Darker skies down under
It is clear that Australia’s fortunes have taken a turn for the worse over the past year.
Making the situation even more challenging in recent weeks has been the collapse in prices for Australia’s two major exports, coal and iron ore. Since mid-April, the price for iron ore has plunged by nearly 37%, while coking coal prices have dropped by nearly a quarter. A sharp decline in Chinese demand for these two key commodities is the principal explanation. To reduce inventories, the large iron ore companies have become distressed sellers, which explains why prices have plummeted in recent weeks. Putting this into context, China accounts for more than a quarter of total Australian exports; iron ore accounts for nearly 60% of Australia’s exports to China. To make matters worse, this extraordinary demand for Australian iron ore from China over the past decade is not coming back any time soon. The construction cycle is well and truly on the slide in China, as is infrastructure demand.
Against the backdrop of this price freefall for Australia’s two major commodity exports, it is perhaps surprising that the currency is not a lot lower. Certainly, it has been sliding ever so gently in recent weeks, but the damage has been relatively minor. Part of the explanation is that the price for other major commodity exports, such as gold, wheat, copper, zinc and aluminium have all held up relatively well. In addition, traders have been determinedly adding to already sizeable Aussie long positions over the course of the summer, and the RBA expects the economy to record highly respectable growth this year of more than 3%. Finally, the thirst for the Aussie from sovereign wealth funds and central banks appears not to have been sated, judging by their recent buying foray.

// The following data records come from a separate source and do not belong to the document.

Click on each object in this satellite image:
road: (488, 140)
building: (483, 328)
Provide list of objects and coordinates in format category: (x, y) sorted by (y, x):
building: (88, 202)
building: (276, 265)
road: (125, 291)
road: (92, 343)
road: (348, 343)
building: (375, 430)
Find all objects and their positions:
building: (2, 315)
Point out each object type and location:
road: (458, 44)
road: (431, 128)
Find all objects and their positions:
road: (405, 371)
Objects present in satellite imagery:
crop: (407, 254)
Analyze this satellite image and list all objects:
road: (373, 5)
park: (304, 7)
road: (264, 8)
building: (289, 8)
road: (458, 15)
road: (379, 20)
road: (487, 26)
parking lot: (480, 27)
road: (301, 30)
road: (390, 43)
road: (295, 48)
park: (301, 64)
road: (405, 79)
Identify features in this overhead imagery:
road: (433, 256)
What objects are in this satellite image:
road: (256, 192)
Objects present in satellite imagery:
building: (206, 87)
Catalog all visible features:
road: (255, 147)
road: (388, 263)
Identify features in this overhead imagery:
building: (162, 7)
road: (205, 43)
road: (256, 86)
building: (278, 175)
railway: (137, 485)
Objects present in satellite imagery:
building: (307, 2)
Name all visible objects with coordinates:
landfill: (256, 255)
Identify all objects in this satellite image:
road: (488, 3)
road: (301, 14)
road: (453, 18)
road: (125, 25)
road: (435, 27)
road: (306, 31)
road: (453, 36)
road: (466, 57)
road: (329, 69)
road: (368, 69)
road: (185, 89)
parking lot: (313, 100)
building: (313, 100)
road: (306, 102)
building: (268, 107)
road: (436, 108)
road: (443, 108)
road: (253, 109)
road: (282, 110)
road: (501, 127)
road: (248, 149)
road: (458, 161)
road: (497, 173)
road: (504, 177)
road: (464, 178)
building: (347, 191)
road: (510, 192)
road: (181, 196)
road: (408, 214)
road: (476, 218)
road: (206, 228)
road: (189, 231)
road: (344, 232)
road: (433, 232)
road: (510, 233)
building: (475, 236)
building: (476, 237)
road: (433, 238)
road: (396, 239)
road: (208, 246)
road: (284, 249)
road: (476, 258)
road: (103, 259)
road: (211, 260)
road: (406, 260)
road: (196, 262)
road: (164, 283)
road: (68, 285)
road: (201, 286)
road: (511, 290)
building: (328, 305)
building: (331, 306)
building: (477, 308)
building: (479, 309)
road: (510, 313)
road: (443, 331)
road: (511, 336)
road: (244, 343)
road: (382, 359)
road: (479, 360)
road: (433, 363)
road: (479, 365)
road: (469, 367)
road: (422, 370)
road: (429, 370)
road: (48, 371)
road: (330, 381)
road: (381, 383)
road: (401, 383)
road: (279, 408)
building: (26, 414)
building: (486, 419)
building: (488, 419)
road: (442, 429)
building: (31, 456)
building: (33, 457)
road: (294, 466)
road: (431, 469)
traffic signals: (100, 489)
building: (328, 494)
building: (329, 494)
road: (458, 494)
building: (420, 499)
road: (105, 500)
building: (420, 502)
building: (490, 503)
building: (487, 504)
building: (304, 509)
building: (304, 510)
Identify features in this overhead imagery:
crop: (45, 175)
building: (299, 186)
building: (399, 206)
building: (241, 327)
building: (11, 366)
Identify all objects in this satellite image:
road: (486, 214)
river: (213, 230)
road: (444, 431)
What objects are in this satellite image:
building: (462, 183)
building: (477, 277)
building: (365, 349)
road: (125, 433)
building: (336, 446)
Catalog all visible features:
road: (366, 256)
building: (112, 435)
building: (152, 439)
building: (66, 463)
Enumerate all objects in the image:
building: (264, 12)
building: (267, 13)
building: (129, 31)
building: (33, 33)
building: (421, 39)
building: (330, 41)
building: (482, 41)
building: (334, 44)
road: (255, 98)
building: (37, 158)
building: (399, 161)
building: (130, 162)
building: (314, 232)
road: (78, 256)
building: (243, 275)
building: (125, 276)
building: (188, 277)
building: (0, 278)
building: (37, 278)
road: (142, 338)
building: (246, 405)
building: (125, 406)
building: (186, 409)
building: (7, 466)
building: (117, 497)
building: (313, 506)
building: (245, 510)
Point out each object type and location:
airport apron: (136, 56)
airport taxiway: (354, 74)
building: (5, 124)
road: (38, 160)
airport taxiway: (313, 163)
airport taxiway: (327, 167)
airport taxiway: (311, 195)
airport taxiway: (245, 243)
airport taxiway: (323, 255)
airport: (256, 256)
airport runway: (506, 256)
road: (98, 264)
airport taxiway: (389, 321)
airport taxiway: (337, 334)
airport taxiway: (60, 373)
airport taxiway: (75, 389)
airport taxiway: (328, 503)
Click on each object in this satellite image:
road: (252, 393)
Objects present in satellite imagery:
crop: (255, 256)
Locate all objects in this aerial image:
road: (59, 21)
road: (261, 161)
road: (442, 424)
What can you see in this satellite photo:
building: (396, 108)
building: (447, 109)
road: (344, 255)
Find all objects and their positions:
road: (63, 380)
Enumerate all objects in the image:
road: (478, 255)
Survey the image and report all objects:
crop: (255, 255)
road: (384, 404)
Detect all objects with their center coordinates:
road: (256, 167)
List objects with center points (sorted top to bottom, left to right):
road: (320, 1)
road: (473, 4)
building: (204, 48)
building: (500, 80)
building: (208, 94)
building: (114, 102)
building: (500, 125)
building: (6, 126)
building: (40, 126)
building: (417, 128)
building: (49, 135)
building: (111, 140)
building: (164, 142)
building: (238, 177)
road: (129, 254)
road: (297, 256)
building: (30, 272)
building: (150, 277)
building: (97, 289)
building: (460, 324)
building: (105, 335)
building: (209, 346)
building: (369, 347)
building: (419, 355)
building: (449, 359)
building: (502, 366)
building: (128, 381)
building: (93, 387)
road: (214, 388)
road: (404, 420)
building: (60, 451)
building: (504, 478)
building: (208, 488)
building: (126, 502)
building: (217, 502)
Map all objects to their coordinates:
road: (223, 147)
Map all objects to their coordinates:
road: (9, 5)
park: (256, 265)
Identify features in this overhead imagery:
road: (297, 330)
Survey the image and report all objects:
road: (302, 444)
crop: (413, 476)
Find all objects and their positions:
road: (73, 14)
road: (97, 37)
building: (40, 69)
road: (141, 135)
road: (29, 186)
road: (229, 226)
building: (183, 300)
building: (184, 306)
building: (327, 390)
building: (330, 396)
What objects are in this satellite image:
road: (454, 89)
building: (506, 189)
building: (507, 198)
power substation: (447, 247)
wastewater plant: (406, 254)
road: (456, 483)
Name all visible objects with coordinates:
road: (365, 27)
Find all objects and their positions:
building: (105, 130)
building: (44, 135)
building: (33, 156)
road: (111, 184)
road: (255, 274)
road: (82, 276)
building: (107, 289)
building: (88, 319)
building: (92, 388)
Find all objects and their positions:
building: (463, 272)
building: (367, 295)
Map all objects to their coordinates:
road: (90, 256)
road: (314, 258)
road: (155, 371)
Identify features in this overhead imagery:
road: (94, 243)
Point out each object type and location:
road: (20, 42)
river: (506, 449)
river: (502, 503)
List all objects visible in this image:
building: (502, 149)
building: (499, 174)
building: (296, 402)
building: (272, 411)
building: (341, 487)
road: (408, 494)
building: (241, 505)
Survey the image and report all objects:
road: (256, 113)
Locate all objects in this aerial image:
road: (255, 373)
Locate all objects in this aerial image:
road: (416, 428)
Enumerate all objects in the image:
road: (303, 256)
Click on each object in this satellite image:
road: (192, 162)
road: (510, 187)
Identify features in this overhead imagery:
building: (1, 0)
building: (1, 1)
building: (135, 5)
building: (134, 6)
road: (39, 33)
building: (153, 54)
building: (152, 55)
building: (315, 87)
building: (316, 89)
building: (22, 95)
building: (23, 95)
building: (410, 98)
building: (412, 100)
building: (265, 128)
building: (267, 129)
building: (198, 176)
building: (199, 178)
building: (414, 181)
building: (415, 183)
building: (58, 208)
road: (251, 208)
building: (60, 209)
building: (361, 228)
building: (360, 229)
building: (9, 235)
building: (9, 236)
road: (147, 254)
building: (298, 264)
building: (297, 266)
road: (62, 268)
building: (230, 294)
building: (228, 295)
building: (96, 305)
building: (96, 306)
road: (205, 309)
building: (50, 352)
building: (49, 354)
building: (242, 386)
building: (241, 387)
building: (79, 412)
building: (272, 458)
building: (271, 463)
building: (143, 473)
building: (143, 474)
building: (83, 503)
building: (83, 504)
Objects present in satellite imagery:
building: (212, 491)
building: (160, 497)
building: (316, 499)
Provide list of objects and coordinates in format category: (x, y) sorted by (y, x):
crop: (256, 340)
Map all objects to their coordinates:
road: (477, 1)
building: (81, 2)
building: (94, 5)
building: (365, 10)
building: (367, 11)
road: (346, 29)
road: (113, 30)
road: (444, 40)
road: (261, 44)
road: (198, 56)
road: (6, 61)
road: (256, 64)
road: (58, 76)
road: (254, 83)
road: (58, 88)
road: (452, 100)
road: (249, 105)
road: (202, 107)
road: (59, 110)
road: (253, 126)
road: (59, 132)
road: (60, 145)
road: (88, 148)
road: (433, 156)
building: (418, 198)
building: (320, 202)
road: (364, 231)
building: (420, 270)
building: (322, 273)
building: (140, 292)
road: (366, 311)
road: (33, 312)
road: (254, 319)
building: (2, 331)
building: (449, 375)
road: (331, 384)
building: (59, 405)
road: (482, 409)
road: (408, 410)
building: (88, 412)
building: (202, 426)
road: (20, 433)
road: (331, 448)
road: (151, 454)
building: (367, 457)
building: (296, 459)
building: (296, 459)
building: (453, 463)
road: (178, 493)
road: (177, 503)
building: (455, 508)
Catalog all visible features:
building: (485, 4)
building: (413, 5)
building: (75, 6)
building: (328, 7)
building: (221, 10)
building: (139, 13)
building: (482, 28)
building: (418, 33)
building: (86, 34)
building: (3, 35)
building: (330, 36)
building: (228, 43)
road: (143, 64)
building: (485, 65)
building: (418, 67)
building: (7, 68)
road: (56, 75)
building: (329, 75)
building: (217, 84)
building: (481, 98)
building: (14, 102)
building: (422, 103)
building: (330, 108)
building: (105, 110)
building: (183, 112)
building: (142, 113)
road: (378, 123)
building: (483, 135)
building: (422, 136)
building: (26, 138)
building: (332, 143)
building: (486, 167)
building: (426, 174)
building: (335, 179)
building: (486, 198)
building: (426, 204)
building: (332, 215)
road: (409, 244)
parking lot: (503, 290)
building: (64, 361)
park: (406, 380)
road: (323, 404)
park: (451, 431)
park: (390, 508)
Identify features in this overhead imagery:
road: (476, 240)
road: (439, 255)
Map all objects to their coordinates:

Apart from the alarming drop in prices for both iron ore and coal, those who fear the worst for Australia also worry about the state of the residential property market. Frankly, the housing bubble down under puts the American version to shame; Australians gorged on mortgage debt over the past decade to satisfy their hunger for exposure to the housing market. Stockland, the largest developer in Australia, remarked that conditions in the housing market are the worst for twenty years.
Right now, as we have been warning, the AUD seems poised to extend the gradual depreciation we have witnessed so far this month. At the same time, be conscious of some rather extreme forecasts suggesting the Aussie will slide down to 70c over the next year or so. Given the very fragile global economic landscape and the heightened aversion to risk being displayed by investors, making such a bold prediction is a relatively easy task, although not necessarily helpful. If sovereign wealth funds continue to invest down under because of Australia’s healthy AAA credit rating, and global central banks re-start the printing presses, then such a precipitous decline should be avoided.